Sevoflurane Postconditioning Attenuates Hypoxia/Reoxygenation Injury of Cardiomyocytes Under High Glucose by Regulating HIF-1α/MIF/AMPK Pathway.

Abstract

Subject: Cardiovascular disease, as a very common and serious coexisting disease in diabetic patients, and is one of the risk factors that seriously affect the prognosis and complications of surgical patients. Previous studies have shown that sevoflurane post-conditioning (SPostC) exerts a protective effect against myocardial ischemia/reperfusion injury by HIF-1α, but the protective effect is weakened or even disappeared under hyperglycemia. This study aims to explore whether regulating the HIF-1α/MIF/AMPK signaling pathway can restore the protective effect and reveal the mechanism of SPostC on cardiomyocyte hypoxia/reoxygenation injury under high glucose conditions. Methods: H9c2 cardiomyocytes were cultured in normal and high-concentration glucose medium to establish a hypoxia/reoxygenation (H/R) injury model of cardiomyocytes. SPostC was performed with 2.4% sevoflurane for 15 min before reoxygenation.
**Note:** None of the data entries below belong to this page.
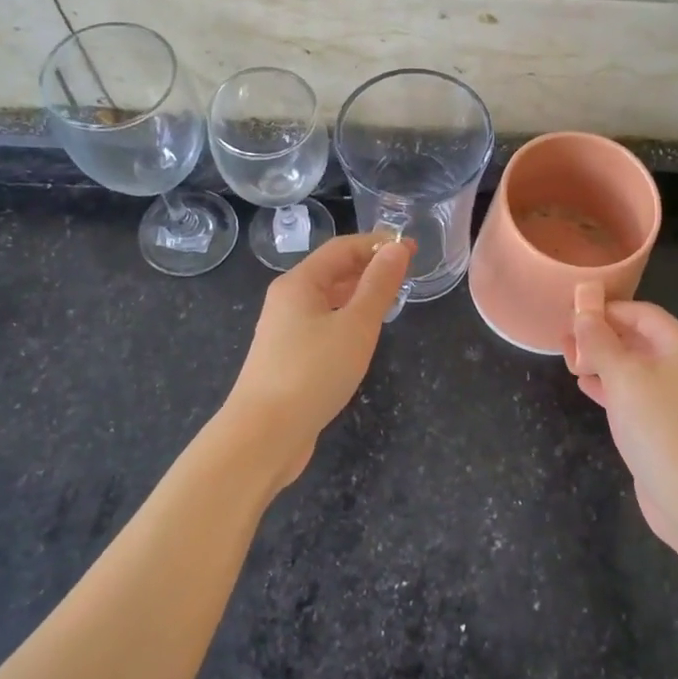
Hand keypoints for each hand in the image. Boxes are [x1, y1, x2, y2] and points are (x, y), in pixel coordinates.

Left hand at [223, 231, 412, 485]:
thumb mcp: (356, 325)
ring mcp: (284, 331)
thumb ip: (379, 285)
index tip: (413, 249)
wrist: (264, 434)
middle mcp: (287, 300)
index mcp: (299, 283)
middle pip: (332, 271)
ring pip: (327, 300)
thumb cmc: (313, 372)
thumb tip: (396, 249)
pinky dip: (346, 320)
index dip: (378, 244)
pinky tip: (363, 336)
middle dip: (369, 267)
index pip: (342, 249)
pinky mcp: (288, 358)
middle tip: (407, 275)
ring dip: (358, 294)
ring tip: (391, 300)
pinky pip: (322, 325)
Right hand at [562, 300, 677, 539]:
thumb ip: (600, 342)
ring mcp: (674, 397)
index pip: (642, 314)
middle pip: (638, 339)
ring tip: (568, 359)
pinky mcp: (663, 423)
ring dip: (601, 360)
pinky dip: (609, 386)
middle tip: (565, 338)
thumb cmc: (658, 425)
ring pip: (633, 367)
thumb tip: (583, 313)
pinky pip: (633, 393)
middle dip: (601, 335)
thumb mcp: (623, 376)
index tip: (573, 312)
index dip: (608, 309)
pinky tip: (585, 386)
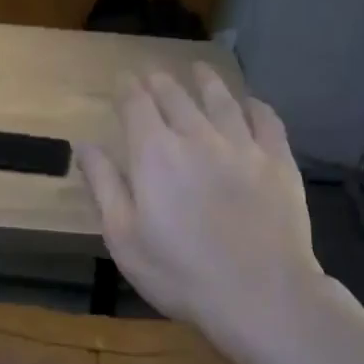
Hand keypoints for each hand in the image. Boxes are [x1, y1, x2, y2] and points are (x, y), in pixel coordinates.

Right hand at [77, 65, 322, 346]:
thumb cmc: (180, 273)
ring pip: (221, 100)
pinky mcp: (279, 161)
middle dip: (160, 82)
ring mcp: (243, 145)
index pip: (137, 105)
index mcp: (155, 154)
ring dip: (206, 82)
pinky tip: (250, 103)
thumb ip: (104, 186)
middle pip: (176, 97)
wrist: (261, 294)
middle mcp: (198, 136)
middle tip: (153, 75)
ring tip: (199, 69)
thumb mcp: (124, 238)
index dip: (128, 88)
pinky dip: (254, 106)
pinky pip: (266, 120)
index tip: (123, 78)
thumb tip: (85, 145)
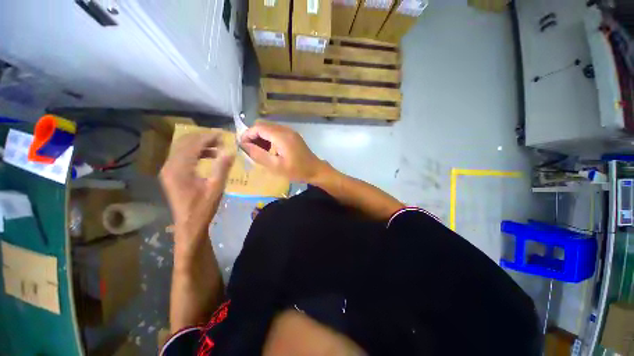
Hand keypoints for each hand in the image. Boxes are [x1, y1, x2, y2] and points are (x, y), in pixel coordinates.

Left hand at [160, 132, 233, 247]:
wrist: (189, 224)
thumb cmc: (203, 207)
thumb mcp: (216, 187)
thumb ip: (222, 168)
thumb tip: (230, 151)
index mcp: (179, 169)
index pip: (193, 145)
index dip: (208, 137)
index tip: (222, 134)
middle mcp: (170, 166)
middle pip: (184, 143)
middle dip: (203, 138)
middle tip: (220, 139)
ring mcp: (168, 170)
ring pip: (182, 148)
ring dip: (199, 144)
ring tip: (217, 146)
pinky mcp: (171, 174)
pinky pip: (182, 156)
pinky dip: (195, 152)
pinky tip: (208, 156)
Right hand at [240, 121, 326, 181]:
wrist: (315, 170)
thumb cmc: (297, 171)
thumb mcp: (276, 166)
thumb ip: (259, 155)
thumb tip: (244, 145)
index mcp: (281, 136)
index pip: (258, 127)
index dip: (247, 135)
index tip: (242, 146)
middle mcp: (285, 130)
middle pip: (263, 126)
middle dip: (253, 136)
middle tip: (250, 150)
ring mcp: (290, 132)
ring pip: (270, 128)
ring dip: (261, 137)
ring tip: (259, 151)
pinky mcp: (293, 136)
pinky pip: (277, 132)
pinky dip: (269, 138)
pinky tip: (269, 150)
Cell damage was determined by measuring cell viability, lactate dehydrogenase activity, and apoptosis; Testing cell energy metabolism by detecting reactive oxygen species (ROS) generation, ATP content and mitochondrial membrane potential; Analysis of the change of HIF-1α, MIF and AMPKα mRNA expression by RT-PCR. Western blotting was used to examine the expression of HIF-1α, MIF, AMPKα and p-AMPKα proteins. HIF-1α and MIF inhibitors and agonists were administered 40 min before hypoxia. Results: 1) SPostC exerts a protective effect by increasing cell viability, reducing LDH levels and cell apoptosis under low glucose (5 μM) after undergoing H/R injury; 2) High glucose concentration (35 μM) eliminated the cardioprotective effect of SPostC, which is manifested by a significantly decrease in the protein and mRNA expression level of the HIF-1α/MIF/AMPK signaling pathway, accompanied by decreased cell viability, increased LDH levels and apoptosis, increased ROS production, decreased ATP synthesis, and decreased mitochondrial membrane potential; 3. Under high glucose (35 μM), the expression levels of HIF-1α and MIF were up-regulated by using agonists, which can significantly increase the level of p-AMPKα protein, and the cardioprotective effect of SPostC was restored. Conclusion: The signal pathway of HIF-1α/MIF/AMPK of H9c2 cardiomyocytes may be the key point of SPostC against H/R injure. The cardioprotective of SPostC could be restored by upregulating the protein expression of HIF-1α and MIF under hyperglycemia.